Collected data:
+ + + +

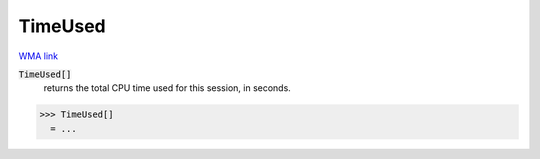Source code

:TimeUsed
========

`WMA link <https://reference.wolfram.com/language/ref/TimeUsed.html>`_


:code:`TimeUsed[]`
    returns the total CPU time used for this session, in seconds.





>>> TimeUsed[]
  = ...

+ + + +

_ACTION ITEM_
Show the lines above with "TimeUsed".

_RESULT_
:TimeUsed
`WMA link <https://reference.wolfram.com/language/ref/TimeUsed.html>`_
:code:`TimeUsed[]`
>>> TimeUsed[]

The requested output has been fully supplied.